EXTRAIT CHOISI:
Le Fonds d'investissement public (FIP) saoudien veut se financer sur les marchés internationaux de la dette pour intensifier ses investissements dans la transition écologique, notamment dans Neom, le projet de mégacité futuriste, cher au prince héritier, Mohammed ben Salmane. L'opération l'oblige à devoir être plus transparent auprès des investisseurs en donnant certaines indications sur la gestion du fonds en matière de rendement et d'investissement.Ayant décidé pour la première fois d'émettre des obligations « vertes » sur les marchés obligataires internationaux, le Fonds d'investissement public (FIP) saoudien lève quelque peu le voile sur la gestion de ses plus de 600 milliards de dollars d'actifs, dans le prospectus présenté aux investisseurs internationaux, qu'a pu consulter l'agence Reuters.
On y apprend notamment que le FIP a affiché un rendement moyen annuel de 12% depuis 2017 (25% en 2021). A titre de comparaison, durant ces cinq années-là, l'indice MSCI Tadawul 30, qui réplique la performance des 30 plus importantes capitalisations des plus de 200 entreprises cotées à la Bourse de Riyad, a affiché une performance annuelle de 9,19% tandis que l'indice MSCI S&P 500 avait un rendement annuel de 11,21%. Les actifs gérés par le FIP sont concentrés à 69% dans des entreprises saoudiennes ou du Golfe Persique.
606 milliards de dollars d'actifs
La valeur totale des actifs du fonds s'élevait à la fin juin à 606 milliards de dollars, mais elle n'intégrait pas le récent transfert de 4% du capital de la compagnie pétrolière royale Aramco. Les actions des entreprises publiques représentaient 44% des actifs, celles des entreprises privées 21% et l'investissement dans l'immobilier et les infrastructures représentait 13%. Les autorités saoudiennes ambitionnent d'atteindre 1.000 milliards de dollars d'actifs d'ici 2025. Le prospectus précise que la dette brute était de 21 milliards de dollars, et que la trésorerie s'affichait à 45 milliards de dollars.

CONSIGNE DE TRAVAIL:
Poursuivez l'article sur le Fonds d'investissement public saoudien à la suite de sa dernière phrase.

Données recueillies
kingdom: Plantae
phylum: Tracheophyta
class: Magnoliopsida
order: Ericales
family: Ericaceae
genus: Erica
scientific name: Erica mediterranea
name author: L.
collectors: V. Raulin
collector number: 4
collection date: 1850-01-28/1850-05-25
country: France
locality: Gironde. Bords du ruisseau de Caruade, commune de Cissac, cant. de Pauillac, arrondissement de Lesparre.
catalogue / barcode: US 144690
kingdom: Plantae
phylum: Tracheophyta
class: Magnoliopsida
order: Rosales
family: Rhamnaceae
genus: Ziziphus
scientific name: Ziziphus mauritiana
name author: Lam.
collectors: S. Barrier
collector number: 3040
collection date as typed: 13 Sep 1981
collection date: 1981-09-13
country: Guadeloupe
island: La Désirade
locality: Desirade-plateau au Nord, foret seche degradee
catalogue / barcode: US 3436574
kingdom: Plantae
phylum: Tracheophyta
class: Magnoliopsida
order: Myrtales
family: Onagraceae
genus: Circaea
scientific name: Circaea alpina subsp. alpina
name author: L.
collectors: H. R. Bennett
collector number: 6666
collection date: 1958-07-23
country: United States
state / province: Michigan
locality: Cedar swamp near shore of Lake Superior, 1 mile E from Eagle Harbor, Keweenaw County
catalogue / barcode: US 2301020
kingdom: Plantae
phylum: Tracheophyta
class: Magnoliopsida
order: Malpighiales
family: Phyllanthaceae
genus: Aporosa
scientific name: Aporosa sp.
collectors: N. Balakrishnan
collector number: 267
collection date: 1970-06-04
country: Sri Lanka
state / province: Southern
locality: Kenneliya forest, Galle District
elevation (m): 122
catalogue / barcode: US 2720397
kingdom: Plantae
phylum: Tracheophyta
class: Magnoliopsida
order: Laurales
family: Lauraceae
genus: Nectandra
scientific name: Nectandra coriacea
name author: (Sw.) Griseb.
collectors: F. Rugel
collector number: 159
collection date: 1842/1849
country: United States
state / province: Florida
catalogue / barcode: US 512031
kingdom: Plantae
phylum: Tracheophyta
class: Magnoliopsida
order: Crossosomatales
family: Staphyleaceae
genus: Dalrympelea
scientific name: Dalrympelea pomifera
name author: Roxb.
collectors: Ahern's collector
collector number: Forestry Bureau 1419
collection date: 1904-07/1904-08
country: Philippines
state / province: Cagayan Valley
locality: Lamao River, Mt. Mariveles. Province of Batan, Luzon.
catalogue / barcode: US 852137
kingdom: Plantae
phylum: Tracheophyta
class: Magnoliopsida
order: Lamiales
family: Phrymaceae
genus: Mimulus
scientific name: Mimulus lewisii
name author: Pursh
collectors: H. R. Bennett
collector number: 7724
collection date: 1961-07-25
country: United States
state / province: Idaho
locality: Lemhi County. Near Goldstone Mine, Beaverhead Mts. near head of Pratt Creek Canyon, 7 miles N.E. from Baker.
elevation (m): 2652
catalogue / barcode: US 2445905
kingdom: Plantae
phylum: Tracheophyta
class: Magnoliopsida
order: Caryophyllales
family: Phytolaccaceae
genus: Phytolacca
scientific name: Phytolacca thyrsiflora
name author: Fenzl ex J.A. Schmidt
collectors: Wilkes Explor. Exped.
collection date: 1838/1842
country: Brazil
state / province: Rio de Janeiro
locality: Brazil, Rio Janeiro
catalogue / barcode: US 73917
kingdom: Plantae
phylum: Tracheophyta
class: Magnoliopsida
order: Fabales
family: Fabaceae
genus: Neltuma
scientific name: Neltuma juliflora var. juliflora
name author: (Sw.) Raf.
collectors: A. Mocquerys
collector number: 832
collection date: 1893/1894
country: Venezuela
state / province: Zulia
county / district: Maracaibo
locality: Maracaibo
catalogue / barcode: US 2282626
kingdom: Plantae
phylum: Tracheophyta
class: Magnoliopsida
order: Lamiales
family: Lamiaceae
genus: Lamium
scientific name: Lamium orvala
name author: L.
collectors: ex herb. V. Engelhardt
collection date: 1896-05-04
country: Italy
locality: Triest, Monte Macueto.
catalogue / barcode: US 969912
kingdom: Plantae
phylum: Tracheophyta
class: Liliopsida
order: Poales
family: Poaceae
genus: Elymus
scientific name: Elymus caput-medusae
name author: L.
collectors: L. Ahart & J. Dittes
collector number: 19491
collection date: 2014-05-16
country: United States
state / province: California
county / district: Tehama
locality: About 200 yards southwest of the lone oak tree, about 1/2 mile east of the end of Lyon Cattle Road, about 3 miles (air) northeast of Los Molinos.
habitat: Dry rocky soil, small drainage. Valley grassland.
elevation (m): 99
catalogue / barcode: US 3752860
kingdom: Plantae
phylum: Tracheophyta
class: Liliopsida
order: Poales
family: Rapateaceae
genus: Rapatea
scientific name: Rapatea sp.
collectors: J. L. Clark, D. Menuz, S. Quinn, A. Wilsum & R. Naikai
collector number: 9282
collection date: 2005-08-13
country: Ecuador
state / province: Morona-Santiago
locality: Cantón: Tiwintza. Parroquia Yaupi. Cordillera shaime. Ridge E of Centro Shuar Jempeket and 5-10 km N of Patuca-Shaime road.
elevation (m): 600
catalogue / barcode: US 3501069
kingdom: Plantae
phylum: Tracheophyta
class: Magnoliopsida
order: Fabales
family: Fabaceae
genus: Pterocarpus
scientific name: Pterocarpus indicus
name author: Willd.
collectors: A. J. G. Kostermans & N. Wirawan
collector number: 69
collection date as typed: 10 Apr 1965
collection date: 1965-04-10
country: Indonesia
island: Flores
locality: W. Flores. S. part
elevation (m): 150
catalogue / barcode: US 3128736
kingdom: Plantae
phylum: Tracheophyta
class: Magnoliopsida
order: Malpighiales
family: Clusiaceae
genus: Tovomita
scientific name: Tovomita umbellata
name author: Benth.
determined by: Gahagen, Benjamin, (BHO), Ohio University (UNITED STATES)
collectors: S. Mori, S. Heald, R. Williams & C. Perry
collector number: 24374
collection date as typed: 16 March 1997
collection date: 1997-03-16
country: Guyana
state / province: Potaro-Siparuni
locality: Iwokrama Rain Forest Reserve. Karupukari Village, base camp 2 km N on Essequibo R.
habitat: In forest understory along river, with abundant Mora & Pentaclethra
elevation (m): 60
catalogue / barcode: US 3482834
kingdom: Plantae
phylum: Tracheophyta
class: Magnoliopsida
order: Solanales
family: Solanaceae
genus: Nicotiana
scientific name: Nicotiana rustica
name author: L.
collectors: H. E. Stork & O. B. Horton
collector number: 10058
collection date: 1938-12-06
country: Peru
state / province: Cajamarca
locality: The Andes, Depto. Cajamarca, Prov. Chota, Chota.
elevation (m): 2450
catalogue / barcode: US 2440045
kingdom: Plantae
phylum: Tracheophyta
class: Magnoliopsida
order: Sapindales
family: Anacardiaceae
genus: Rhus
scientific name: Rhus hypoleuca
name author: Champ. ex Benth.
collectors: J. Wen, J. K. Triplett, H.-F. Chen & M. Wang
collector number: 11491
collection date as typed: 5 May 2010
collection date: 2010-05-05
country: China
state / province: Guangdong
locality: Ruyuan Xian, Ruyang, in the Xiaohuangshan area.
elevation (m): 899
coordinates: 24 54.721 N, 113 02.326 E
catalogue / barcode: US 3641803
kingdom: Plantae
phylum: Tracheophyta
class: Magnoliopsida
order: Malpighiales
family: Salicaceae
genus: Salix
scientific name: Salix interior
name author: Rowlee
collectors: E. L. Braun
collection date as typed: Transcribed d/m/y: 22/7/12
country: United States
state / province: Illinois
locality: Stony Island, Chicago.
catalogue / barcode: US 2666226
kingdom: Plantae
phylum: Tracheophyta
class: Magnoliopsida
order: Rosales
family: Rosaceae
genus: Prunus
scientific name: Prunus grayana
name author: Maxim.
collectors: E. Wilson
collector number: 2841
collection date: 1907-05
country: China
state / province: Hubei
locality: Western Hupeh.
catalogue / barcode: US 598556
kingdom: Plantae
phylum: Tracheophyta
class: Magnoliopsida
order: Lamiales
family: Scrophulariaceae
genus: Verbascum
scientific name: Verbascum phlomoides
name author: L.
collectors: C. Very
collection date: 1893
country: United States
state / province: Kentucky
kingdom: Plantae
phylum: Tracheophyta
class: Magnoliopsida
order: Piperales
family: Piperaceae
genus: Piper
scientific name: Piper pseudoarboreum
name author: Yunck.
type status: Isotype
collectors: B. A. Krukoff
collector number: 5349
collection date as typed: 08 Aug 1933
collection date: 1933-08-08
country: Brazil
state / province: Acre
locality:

CORRIGÉ DE L'EXERCICE:
Créé sous forme de holding en 1971, le PIF affichait une performance annuelle de 3% avant d'être transformé en 2017 lorsque Mohammed ben Salame en est devenu président. Le prince héritier, qui a été nommé mardi également Premier ministre du royaume, compte sur un tel outil pour conduire son programme de transformation nationale, en visant notamment à moins dépendre de la rente pétrolière. Au cours des dernières années, le FIP est devenu l'un des premiers investisseurs publics au monde. Son plus important placement, de l'ordre de 45 milliards de dollars, a été fait dans le Vision Fund du japonais SoftBank qui investit essentiellement dans des entreprises technologiques. Le FIP a également pris des participations dans Uber ou encore Lucid Motors, entreprise spécialisée dans la production de véhicules électriques.